Para o sucesso inicial da democratização do país muito tem contribuído a posição dos islamistas do Ennahda. Vencedor em 2011 com 37% dos votos, o partido foi responsabilizado pela deterioração da já então frágil situação económica, a que se somou um crescimento da insegurança simbolizado pelas mortes de Chokri Belaid, líder da esquerda secular assassinado em Fevereiro de 2013, e de Mohamed Brahmi, figura do Movimento Popular que foi morto em frente da mulher e dos filhos dois meses mais tarde.
Ataques atribuídos ao grupo salafista Ansar al-Sharia, com a oposição a acusar o Ennahda de nada fazer para impedir o crescimento dos extremistas. Após um impasse que ameaçou a transição e o voto favorável da nova Constituição, o Ennahda aceitou abandonar o Governo em troca do consenso em torno da nova lei fundamental. Em Janeiro deu lugar a um Executivo de tecnocratas independentes.
Dez meses depois, o Banco Mundial voltou a fazer um apelo à execução de reformas que tirem o país de um caos económico que mantém no desemprego 31,4% dos licenciados do país. E apesar da caça aos terroristas – o primeiro-ministro Mehdi Jomaa disse recentemente à Reuters que foram detidos mais de 1.500 membros do Ansar al-Sharia durante o ano –, a ameaça permanece viva como mostra a detenção, na semana passada, de um grupo acusado de planear um atentado em Tunes a menos de duas semanas da votação.
Preferência por coligação
Beneficiando das estruturas que mantiveram o partido vivo na clandestinidade, o Ennahda é novamente apontado como favorito à vitória no domingo. A confiança é tal que para justificar a não apresentação de um candidato para as presidenciais de Novembro, a actual vice-presidente da Assembleia Constituinte, Meherzia Labidi, disse à Al Jazeera que “não é bom para a Tunísia ter um partido com maioria parlamentar e com o Presidente”.
O líder do partido e do anterior Governo do Ennahda, Rached Ghannouchi, diz estar confiante que o partido irá melhorar a votação de 2011, mas nem por isso deixa de ter preferência por uma aliança com outros partidos: “A Tunísia ainda precisa de consensos entre islamistas e secularistas porque depois das eleições não vamos estar numa democracia estável mas sim transicional. Precisamos de um Governo de união para enfrentar os desafios da nossa região”.

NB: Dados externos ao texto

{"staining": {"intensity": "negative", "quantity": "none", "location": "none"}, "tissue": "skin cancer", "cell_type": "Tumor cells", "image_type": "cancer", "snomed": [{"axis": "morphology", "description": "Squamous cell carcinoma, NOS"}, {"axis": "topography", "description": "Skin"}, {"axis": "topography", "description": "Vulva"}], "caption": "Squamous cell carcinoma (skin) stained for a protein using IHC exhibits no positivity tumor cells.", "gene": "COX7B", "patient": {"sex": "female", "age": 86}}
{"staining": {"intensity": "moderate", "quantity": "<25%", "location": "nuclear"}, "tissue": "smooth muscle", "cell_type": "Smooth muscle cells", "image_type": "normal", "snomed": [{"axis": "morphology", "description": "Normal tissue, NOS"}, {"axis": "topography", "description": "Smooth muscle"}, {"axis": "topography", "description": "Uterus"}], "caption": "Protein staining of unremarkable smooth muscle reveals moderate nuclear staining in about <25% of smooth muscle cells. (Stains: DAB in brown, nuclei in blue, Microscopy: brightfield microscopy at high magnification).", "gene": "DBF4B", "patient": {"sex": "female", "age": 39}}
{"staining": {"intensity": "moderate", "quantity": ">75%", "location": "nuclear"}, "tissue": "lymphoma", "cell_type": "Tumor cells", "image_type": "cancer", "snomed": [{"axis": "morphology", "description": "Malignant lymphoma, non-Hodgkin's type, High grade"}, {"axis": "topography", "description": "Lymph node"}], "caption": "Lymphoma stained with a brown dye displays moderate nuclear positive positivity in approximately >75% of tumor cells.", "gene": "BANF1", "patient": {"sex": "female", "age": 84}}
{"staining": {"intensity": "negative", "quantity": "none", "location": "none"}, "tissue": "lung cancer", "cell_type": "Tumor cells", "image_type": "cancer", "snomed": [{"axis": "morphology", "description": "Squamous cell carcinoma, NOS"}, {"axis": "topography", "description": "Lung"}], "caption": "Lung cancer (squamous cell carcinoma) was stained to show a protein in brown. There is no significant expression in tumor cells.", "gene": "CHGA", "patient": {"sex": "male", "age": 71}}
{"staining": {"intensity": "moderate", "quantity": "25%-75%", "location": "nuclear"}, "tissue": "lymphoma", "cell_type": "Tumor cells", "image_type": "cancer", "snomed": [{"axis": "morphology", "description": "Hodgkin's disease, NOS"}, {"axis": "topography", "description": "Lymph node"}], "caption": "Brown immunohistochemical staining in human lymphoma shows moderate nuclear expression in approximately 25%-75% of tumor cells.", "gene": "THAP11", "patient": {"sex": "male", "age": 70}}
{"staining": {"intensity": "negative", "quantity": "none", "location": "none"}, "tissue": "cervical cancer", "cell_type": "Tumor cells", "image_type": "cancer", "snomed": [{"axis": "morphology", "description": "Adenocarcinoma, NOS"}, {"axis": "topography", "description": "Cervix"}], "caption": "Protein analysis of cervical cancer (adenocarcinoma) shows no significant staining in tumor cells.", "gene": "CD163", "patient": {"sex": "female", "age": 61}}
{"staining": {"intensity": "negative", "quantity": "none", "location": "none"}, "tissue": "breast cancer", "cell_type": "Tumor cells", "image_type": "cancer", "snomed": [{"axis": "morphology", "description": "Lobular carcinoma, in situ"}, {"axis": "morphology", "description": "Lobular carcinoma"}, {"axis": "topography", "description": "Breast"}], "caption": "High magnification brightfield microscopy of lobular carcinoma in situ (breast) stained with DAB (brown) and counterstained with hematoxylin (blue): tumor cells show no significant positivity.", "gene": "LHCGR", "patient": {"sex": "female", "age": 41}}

Ghannouchi discorda de Labidi na escolha dos eventuais parceiros, uma vez que não exclui os partidos que incluem figuras do antigo regime, como o Partido Nidaa Tounes de Beji Caid Essebsi, um ex-ministro de Habid Bourguiba e Ben Ali que se retirou da política na última década do século passado para depois vir a servir como primeiro chefe de Governo interino pós-ditadura.
“Todos os partidos são legais e estamos prontos para trabalhar com eles. Não vetamos qualquer partido legal”, diz o líder. Já Labidi questiona como “uma pessoa que serviu o despotismo, que foi um dos componentes do sistema que levou à ditadura, pretende ser um construtor da democracia”. Essebsi, de 87 anos, é tido como favorito à vitória nas presidenciais de Novembro, mas lidera a campanha do Nidaa Tounes, que vários analistas apontam como provável segundo classificado nas legislativas.
Os eleitores não rejeitam o regresso dos antigos parceiros do ditador, pois dizem que a democracia não trouxe benefícios económicos e que ainda aumentou substancialmente a insegurança no país. Uma recente sondagem da Pew indica que 59% dos 5,2 milhões de eleitores tunisinos desejam um líder com mão de ferro, quando há dois anos apenas 37% mostravam essa intenção. E os antigos dirigentes aproveitam: entre os 13 mil candidatos aos 217 assentos parlamentares estão os ex-ministros Abderrahim Zouari Transportes), Mondher Znaidi (Saúde) e Kamel Morjan (Negócios Estrangeiros).